══ Passage for review
Mumsnet has not checked the qualifications of anyone posting here. If you need help urgently or expert advice, please see our domestic violence webguide and/or relationships webguide. Many Mumsnetters experiencing domestic abuse have found this thread helpful: Listen up, everybody

Need dp to back off when it comes to his opinions of my dc. Any advice on how to do this sensitively?

91 replies

Pinkjenny · 21/04/2014 12:19

Dp and I have been together for almost two years. The dc only met him for the first time at Christmas, and largely, things are fine, ds is 4yo and dd is 6yo. Dp has two dc as well, but for various reasons, I haven't met them yet, they are 18yo and 13yo, so really a completely different kettle of fish imo. He is a good dad by all accounts, his 13yo dd adores him, they have a wonderful relationship, but he has a much less close bond with his son. From what he's told me, his ds was a very quiet child, very happy in his own company, and a bit of a loner. My 4yo ds really could not be any more different. He is incredibly loud and boisterous, and non-stop. Like most other 4yo boys I know, to be honest.
════
══ Excerpted data
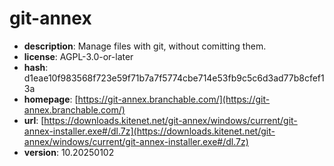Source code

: # git-annex

- **description**: Manage files with git, without comitting them.
- **license**: AGPL-3.0-or-later
- **hash**: d1eae10f983568f723e59f71b7a7f5774cbe714e53fb9c5c6d3ad77b8cfef13a
- **homepage**: [https://git-annex.branchable.com/](https://git-annex.branchable.com/)
- **url**: [https://downloads.kitenet.net/git-annex/windows/current/git-annex-installer.exe#/dl.7z](https://downloads.kitenet.net/git-annex/windows/current/git-annex-installer.exe#/dl.7z)
- **version**: 10.20250102

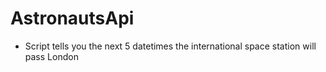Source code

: # AstronautsApi
- Script tells you the next 5 datetimes the international space station will pass London
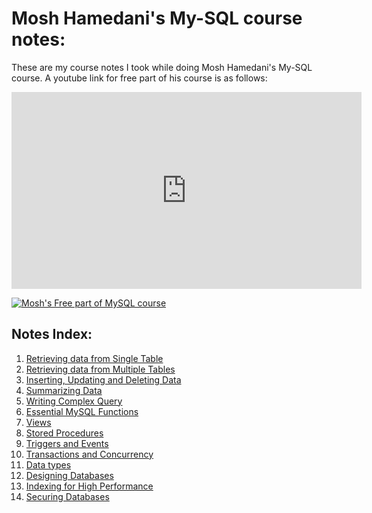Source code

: # Mosh Hamedani's My-SQL course notes:
These are my course notes I took while doing Mosh Hamedani's My-SQL course. A youtube link for free part of his course is as follows:

<iframe width="560" height="315" src="https://www.youtube.com/embed/7S_tz1z_5bA" title="YouTube video player" frameborder="0" allow="accelerometer; autoplay; clipboard-write; encrypted-media; gyroscope; picture-in-picture" allowfullscreen></iframe>


[![Mosh's Free part of MySQL course](http://img.youtube.com/vi/7S_tz1z_5bA/0.jpg)](http://www.youtube.com/watch?v=7S_tz1z_5bA "Mosh's MySQL course (free part only)")

## Notes Index:
1. [Retrieving data from Single Table](1.%20Retrieving%20data%20from%20Single%20Table/1.%20Retrieving%20data%20from%20Single%20Table.md)
2. [Retrieving data from Multiple Tables](2.%20Retrieving%20data%20from%20Multiple%20Tables/2.%20Retrieving%20data%20from%20Multiple%20Tables.md)
3. [Inserting, Updating and Deleting Data](3.%20Inserting%2C%20Updating%20and%20Deleting%20Data/3.%20Inserting%2C%20Updating%20and%20Deleting%20Data.md)
4. [Summarizing Data](4.%20Summarizing%20Data/4.%20Summarizing%20Data.md)
5. [Writing Complex Query](5.%20Writing%20Complex%20Query/5.%20Writing%20Complex%20Query.md)
6. [Essential MySQL Functions](6.%20Essential%20MySQL%20Functions/6.%20Essential%20MySQL%20Functions.md)
7. [Views](7.%20Views/7.%20Views.md)
8. [Stored Procedures](8.%20Stored%20Procedures/8.%20Stored%20Procedures.md)
9. [Triggers and Events](9.%20Triggers%20and%20Events/9.%20Triggers%20and%20Events.md)
10. [Transactions and Concurrency](10.%20Transactions%20and%20Concurrency/10.%20Transactions%20and%20Concurrency.md)
11. [Data types](11.%20Data%20types/11.%20Data%20types.md)
12. [Designing Databases](12.%20Designing%20Databases/12.%20Designing%20Databases.md)
13. [Indexing for High Performance](13.%20Indexing%20for%20High%20Performance/13.%20Indexing%20for%20High%20Performance.md)
14. [Securing Databases](14.%20Securing%20Databases/14.%20Securing%20Databases.md)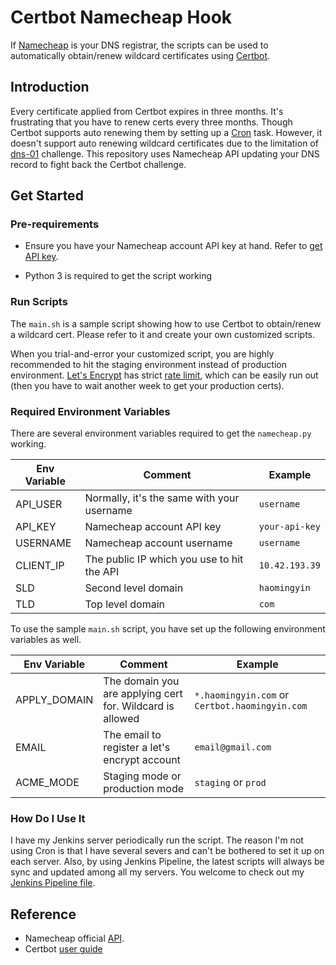 # Certbot Namecheap Hook

If [Namecheap](https://www.namecheap.com/) is your DNS registrar, the scripts can be used to automatically obtain/renew wildcard certificates using [Certbot](https://Certbot.eff.org/).

## Introduction

Every certificate applied from Certbot expires in three months. It's frustrating that you have to renew certs every three months. Though Certbot supports auto renewing them by setting up a [Cron](https://en.wikipedia.org/wiki/Cron) task. However, it doesn't support auto renewing wildcard certificates due to the limitation of [dns-01](https://tools.ietf.org/html/draft-ietf-acme-acme-03#section-7.4) challenge. This repository uses Namecheap API updating your DNS record to fight back the Certbot challenge.

## Get Started

### Pre-requirements

- Ensure you have your Namecheap account API key at hand. Refer to [get API key](https://www.namecheap.com/support/api/intro.aspx).

- Python 3 is required to get the script working

### Run Scripts

The `main.sh` is a sample script showing how to use Certbot to obtain/renew a wildcard cert. Please refer to it and create your own customized scripts.

When you trial-and-error your customized script, you are highly recommended to hit the staging environment instead of production environment. [Let's Encrypt](https://letsencrypt.org/) has strict [rate limit](https://letsencrypt.org/docs/rate-limits/), which can be easily run out (then you have to wait another week to get your production certs).

### Required Environment Variables

There are several environment variables required to get the `namecheap.py` working.

| Env Variable | Comment                                    | Example        |
| ------------ | ------------------------------------------ | -------------- |
| API_USER     | Normally, it's the same with your username | `username`     |
| API_KEY      | Namecheap account API key                  | `your-api-key` |
| USERNAME     | Namecheap account username                 | `username`     |
| CLIENT_IP    | The public IP which you use to hit the API | `10.42.193.39` |
| SLD          | Second level domain                        | `haomingyin`   |
| TLD          | Top level domain                           | `com`          |

To use the sample `main.sh` script, you have set up the following environment variables as well.

| Env Variable | Comment                                                   | Example                                        |
| ------------ | --------------------------------------------------------- | ---------------------------------------------- |
| APPLY_DOMAIN | The domain you are applying cert for. Wildcard is allowed | `*.haomingyin.com` or `Certbot.haomingyin.com` |
| EMAIL        | The email to register a let's encrypt account             | `email@gmail.com`                              |
| ACME_MODE    | Staging mode or production mode                           | `staging` or `prod`                            |

### How Do I Use It

I have my Jenkins server periodically run the script. The reason I'm not using Cron is that I have several severs and can't be bothered to set it up on each server. Also, by using Jenkins Pipeline, the latest scripts will always be sync and updated among all my servers. You welcome to check out my [Jenkins Pipeline file](https://github.com/haomingyin/jenkins-certbot).

## Reference

- Namecheap official [API](https://www.namecheap.com/support/api/intro.aspx).
- Certbot [user guide](https://Certbot.eff.org/docs/using.html)
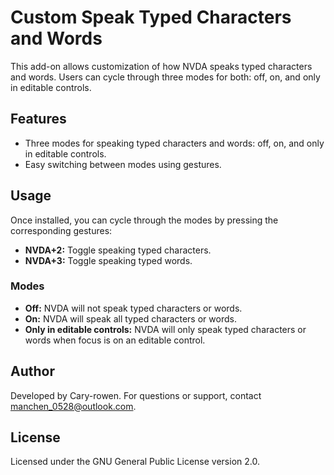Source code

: # Custom Speak Typed Characters and Words

This add-on allows customization of how NVDA speaks typed characters and words. Users can cycle through three modes for both: off, on, and only in editable controls.

## Features

- Three modes for speaking typed characters and words: off, on, and only in editable controls.
- Easy switching between modes using gestures.

## Usage

Once installed, you can cycle through the modes by pressing the corresponding gestures:

- **NVDA+2:** Toggle speaking typed characters.
- **NVDA+3:** Toggle speaking typed words.

### Modes

- **Off:** NVDA will not speak typed characters or words.
- **On:** NVDA will speak all typed characters or words.
- **Only in editable controls:** NVDA will only speak typed characters or words when focus is on an editable control.

## Author

Developed by Cary-rowen. For questions or support, contact [manchen_0528@outlook.com](mailto:manchen_0528@outlook.com).

## License

Licensed under the GNU General Public License version 2.0.
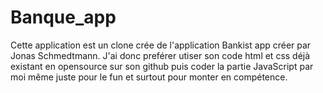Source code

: # Banque_app

Cette application est un clone crée de l'application Bankist app créer par Jonas Schmedtmann. J'ai donc preférer utiser son code html et css déjà existant en opensource sur son github puis coder la partie JavaScript par moi même juste pour le fun et surtout pour monter en compétence.
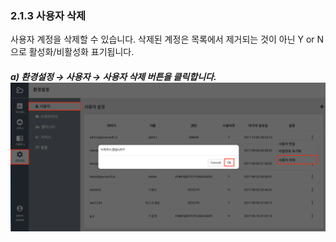 ### 2.1.3 사용자 삭제

사용자 계정을 삭제할 수 있습니다. 삭제된 계정은 목록에서 제거되는 것이 아닌  Y or N 으로 활성화/비활성화 표기됩니다.

##### a\)    환경설정 → 사용자 →  사용자 삭제 버튼을 클릭합니다.![](/image.kh/image.kh/사용자삭제.png)



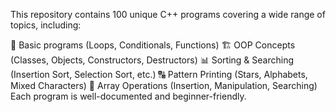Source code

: This repository contains 100 unique C++ programs covering a wide range of topics, including:

🔢 Basic programs (Loops, Conditionals, Functions)
🏗️ OOP Concepts (Classes, Objects, Constructors, Destructors)
📊 Sorting & Searching (Insertion Sort, Selection Sort, etc.)
🔠 Pattern Printing (Stars, Alphabets, Mixed Characters)
🔢 Array Operations (Insertion, Manipulation, Searching)
Each program is well-documented and beginner-friendly. 
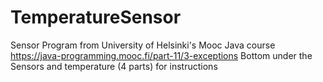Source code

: # TemperatureSensor
Sensor Program from University of Helsinki's Mooc Java course
https://java-programming.mooc.fi/part-11/3-exceptions
Bottom under the Sensors and temperature (4 parts) for instructions
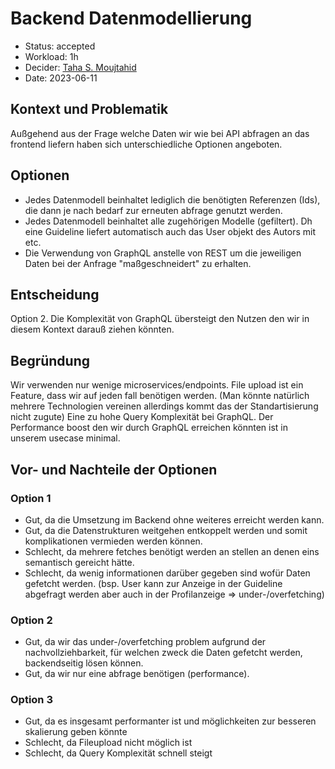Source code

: # Backend Datenmodellierung

* Status: accepted
* Workload: 1h
* Decider: [Taha S. Moujtahid](https://github.com/taha-moujtahid)
* Date: 2023-06-11

## Kontext und Problematik
Außgehend aus der Frage welche Daten wir wie bei API abfragen an das frontend liefern haben sich unterschiedliche Optionen angeboten. 

## Optionen

* Jedes Datenmodell beinhaltet lediglich die benötigten Referenzen (Ids), die dann je nach bedarf zur erneuten abfrage genutzt werden.
* Jedes Datenmodell beinhaltet alle zugehörigen Modelle (gefiltert). Dh eine Guideline liefert automatisch auch das User objekt des Autors mit etc.
* Die Verwendung von GraphQL anstelle von REST um die jeweiligen Daten bei der Anfrage "maßgeschneidert" zu erhalten.

## Entscheidung

Option 2. Die Komplexität von GraphQL übersteigt den Nutzen den wir in diesem Kontext darauß ziehen könnten. 

## Begründung

Wir verwenden nur wenige microservices/endpoints.
File upload ist ein Feature, dass wir auf jeden fall benötigen werden. (Man könnte natürlich mehrere Technologien vereinen allerdings kommt das der Standartisierung nicht zugute) 
Eine zu hohe Query Komplexität bei GraphQL.
Der Performance boost den wir durch GraphQL erreichen könnten ist in unserem usecase minimal.

## Vor- und Nachteile der Optionen

### Option 1 
* Gut, da die Umsetzung im Backend ohne weiteres erreicht werden kann.
* Gut, da die Datenstrukturen weitgehen entkoppelt werden und somit komplikationen vermieden werden können.
* Schlecht, da mehrere fetches benötigt werden an stellen an denen eins semantisch gereicht hätte.
* Schlecht, da wenig informationen darüber gegeben sind wofür Daten gefetcht werden. (bsp. User kann zur Anzeige in der Guideline abgefragt werden aber auch in der Profilanzeige => under-/overfetching) 

### Option 2

* Gut, da wir das under-/overfetching problem aufgrund der nachvollziehbarkeit, für welchen zweck die Daten gefetcht werden, backendseitig lösen können.
* Gut, da wir nur eine abfrage benötigen (performance).

### Option 3

* Gut, da es insgesamt performanter ist und möglichkeiten zur besseren skalierung geben könnte
* Schlecht, da Fileupload nicht möglich ist
* Schlecht, da Query Komplexität schnell steigt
════
** Exercises **
1 - Decide whether each statement below agrees with the forum post, answering yes or no and quoting the words of the forum post that settle it: (a) The writer has already met her partner's two children. (b) The partner's 13-year-old daughter is close to him. (c) The writer's son is described as quiet.
2 - Using the forum post, answer each question briefly:
(a) How long have the writer and her partner been together?
(b) When did the writer's children first meet the partner?
(c) How old is the writer's daughter?
3 - Extract from the forum post the part that opens with the words "Mumsnet has not" and closes with "do this sensitively?", copying it word for word.

** Responses to the tasks **
1 -
(a) No: "I haven't met them yet"
(b) Yes: "his 13yo dd adores him, they have a wonderful relationship"
(c) No: "He is incredibly loud and boisterous, and non-stop."

2 -
(a) Almost two years
(b) At Christmas
(c) 6 years old

3 -
Mumsnet has not checked the qualifications of anyone posting here. If you need help urgently or expert advice, please see our domestic violence webguide and/or relationships webguide. Many Mumsnetters experiencing domestic abuse have found this thread helpful: Listen up, everybody

Need dp to back off when it comes to his opinions of my dc. Any advice on how to do this sensitively?